In het kader van onze serie over rendement komen we toe aan de vraag hoe je om moet gaan met waarden die niet direct financieel te vertalen zijn. Dit is voor mij ook een zoektocht, dus hierbij de eerste gedachten. Voor de gedachtenvorming begin ik met een casus waarbij we zachtere waarden vertaald hebben in financieel rendement.

Casus

Als procesbegeleiders waren we betrokken bij het ontwerp van een brede school. Aanleiding voor onze betrokkenheid was het grote aantal partijen, gemeente, school, kinderdagverblijf, peuterspeelzaal, centrum voor jeugd en gezin, provincie etc. Gezamenlijk was de ambitie uitgesproken om een duurzaam en gezond gebouw te realiseren, met een groene (biodiverse) buitenruimte, een zogenaamde frisse school. Op een bepaald moment kwam uiteraard ook de financieringsvraag aan de orde, wat gaat dat allemaal kosten? Waarop uiteraard ook de vraag werd gesteld wat het op zou kunnen leveren.

Er was in dit geval een vast budget voor het gebouw, gebaseerd op een vergoeding per vierkante meter. We praten hier dus eigenlijk vooral over de vraag hoe we de extra investering die nodig is voor de frisse school gefinancierd krijgen. Als we deze investering aan de hand van de rendementsvraag bekijken komen we tot het voglende rijtje:

Een aantal maatregelen is simpelweg even duur of goedkoper. Duurzame materialen hoeven niet duurder te zijn dan gangbare materialen, een slimmere indeling van het gebouw, gezamenlijk gebruik van ruimtes etc. kan allemaal geld opleveren. Een discussie over financiering is hier niet aan de orde, uiteraard moet er wel voldoende draagvlak zijn voor deze maatregelen. Kort samengevat, maatregelen die direct financieel rendement opleveren.

Een tweede groep maatregelen is duurder maar verdient zich in de loop van de tijd terug. Het zal geen verrassing zijn dat het hier om energiemaatregelen gaat. Wanneer het rendement voldoende is kan het geen probleem zijn om tot financiering van deze maatregelen te komen. Immers er komen vanzelf weer Euro’s terug. Als er geen geld beschikbaar is kan bijvoorbeeld een constructie in de vorm van een lening helpen.

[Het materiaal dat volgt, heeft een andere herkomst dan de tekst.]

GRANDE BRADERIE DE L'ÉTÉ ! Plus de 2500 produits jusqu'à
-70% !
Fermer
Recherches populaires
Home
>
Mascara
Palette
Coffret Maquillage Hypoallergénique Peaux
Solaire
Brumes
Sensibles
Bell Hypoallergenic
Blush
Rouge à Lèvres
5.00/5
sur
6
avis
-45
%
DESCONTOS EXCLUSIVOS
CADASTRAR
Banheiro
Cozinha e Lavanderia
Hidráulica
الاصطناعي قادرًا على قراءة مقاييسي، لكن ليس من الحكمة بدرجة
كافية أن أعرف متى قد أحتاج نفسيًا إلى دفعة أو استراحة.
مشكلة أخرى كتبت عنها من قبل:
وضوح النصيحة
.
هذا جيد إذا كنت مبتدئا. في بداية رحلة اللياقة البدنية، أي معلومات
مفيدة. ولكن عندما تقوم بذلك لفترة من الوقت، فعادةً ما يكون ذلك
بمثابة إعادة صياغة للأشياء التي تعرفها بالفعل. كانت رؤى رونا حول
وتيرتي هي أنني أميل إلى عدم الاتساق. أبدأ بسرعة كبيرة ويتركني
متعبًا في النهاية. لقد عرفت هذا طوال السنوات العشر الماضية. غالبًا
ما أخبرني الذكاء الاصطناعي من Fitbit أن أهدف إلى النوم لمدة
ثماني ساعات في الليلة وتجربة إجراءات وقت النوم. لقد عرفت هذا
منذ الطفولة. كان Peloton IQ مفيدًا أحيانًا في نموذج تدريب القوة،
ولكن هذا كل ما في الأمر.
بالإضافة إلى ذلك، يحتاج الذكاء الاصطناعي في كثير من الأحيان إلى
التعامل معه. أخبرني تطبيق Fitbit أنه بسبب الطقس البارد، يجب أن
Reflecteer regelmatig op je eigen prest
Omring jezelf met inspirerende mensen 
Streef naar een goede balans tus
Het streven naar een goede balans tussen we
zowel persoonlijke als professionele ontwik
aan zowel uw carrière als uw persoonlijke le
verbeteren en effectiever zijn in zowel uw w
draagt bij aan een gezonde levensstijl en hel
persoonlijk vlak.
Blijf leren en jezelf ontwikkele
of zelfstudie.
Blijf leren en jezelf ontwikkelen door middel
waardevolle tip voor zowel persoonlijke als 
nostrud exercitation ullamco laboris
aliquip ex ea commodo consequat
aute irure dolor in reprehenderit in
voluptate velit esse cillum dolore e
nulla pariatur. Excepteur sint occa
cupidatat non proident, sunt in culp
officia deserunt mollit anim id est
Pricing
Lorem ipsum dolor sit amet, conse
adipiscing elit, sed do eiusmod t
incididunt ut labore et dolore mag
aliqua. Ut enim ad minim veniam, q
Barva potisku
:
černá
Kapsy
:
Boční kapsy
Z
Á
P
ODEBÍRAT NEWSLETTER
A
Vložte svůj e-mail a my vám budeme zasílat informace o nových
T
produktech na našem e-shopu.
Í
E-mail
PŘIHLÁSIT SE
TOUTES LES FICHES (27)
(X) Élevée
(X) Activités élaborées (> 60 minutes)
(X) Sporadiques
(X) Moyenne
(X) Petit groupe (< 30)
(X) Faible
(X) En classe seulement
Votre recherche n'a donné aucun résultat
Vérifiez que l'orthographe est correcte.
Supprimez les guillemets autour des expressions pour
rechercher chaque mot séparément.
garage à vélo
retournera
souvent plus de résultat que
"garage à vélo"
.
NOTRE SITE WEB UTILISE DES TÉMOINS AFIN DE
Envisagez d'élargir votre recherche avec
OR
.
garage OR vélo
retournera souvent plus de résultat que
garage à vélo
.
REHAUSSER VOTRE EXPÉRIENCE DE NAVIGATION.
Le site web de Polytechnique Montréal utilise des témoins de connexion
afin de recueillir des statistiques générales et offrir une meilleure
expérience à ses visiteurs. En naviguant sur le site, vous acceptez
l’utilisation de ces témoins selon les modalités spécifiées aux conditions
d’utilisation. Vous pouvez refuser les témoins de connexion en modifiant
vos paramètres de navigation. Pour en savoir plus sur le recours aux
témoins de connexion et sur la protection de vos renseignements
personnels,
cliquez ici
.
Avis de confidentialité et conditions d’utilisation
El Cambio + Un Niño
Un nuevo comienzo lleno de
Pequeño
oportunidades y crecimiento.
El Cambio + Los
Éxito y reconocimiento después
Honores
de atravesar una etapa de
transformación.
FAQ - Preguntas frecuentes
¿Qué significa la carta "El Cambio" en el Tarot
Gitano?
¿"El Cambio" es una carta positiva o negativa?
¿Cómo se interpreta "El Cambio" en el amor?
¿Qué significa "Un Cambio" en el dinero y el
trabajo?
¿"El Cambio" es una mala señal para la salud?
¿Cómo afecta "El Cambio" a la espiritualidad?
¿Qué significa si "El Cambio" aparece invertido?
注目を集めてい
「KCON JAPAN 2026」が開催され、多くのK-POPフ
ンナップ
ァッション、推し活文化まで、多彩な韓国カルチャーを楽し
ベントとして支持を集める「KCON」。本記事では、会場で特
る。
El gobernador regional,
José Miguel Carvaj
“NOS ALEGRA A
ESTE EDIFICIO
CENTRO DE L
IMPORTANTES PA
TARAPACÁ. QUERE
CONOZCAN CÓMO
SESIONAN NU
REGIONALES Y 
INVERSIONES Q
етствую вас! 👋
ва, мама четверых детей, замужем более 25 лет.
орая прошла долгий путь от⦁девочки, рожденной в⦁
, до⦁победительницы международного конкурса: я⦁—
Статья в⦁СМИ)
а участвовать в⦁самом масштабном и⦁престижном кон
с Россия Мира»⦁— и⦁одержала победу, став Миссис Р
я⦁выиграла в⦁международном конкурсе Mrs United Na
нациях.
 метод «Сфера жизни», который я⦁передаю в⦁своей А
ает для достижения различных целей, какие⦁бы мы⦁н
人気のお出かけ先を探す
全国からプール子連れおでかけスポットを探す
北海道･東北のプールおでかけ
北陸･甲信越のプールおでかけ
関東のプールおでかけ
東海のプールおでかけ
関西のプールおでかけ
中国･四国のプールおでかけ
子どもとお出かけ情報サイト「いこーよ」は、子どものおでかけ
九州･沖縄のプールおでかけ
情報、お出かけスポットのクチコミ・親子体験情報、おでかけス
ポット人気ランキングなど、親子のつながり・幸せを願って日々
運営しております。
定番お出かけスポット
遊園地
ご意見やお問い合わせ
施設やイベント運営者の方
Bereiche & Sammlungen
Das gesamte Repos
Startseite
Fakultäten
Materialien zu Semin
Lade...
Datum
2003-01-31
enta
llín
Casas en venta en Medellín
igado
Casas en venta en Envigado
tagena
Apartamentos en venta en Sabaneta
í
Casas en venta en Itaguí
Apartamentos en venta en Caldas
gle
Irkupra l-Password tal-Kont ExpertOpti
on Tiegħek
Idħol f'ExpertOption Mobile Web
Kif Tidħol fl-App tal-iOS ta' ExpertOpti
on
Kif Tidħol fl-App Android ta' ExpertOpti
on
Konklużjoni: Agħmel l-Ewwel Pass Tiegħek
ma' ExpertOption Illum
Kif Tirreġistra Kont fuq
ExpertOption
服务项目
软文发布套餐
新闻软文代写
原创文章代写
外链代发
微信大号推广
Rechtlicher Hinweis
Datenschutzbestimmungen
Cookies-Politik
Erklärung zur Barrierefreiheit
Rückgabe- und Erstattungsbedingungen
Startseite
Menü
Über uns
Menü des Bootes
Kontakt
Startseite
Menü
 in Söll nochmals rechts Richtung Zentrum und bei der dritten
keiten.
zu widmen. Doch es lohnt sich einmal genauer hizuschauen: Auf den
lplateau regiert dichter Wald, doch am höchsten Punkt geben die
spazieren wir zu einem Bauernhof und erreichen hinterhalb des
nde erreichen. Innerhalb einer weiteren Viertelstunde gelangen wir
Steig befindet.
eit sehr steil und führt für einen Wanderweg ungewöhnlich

Een derde groep bestaat uit maatregelen die bijdragen aan een betere school maar die op zichzelf onvoldoende financieel rendement hebben. Of beter gezegd waarvan het financieel rendement niet één twee drie duidelijk is. De discussie zal vooral over dit soort maatregelen gaan.

Een belangrijk deel van deze ‘niet rendabele’ maatregelen heeft betrekking op verbetering van de kwaliteit van de binnenlucht. In tegenstelling tot energiemaatregelen verdient dit type maatregel zichzelf niet direct terug. We moeten dus kijken naar de positieve effecten van deze maatregelen en de mate waarin ze bijdrage aan het realiseren van ons doel (een gezonde en duurzame school). Daarnaast kunnen we kijken of we het effect van deze maatregelen kunnen vertalen in financiële baten. In deze casus is dat laatste zeer uitvoerig gedaan.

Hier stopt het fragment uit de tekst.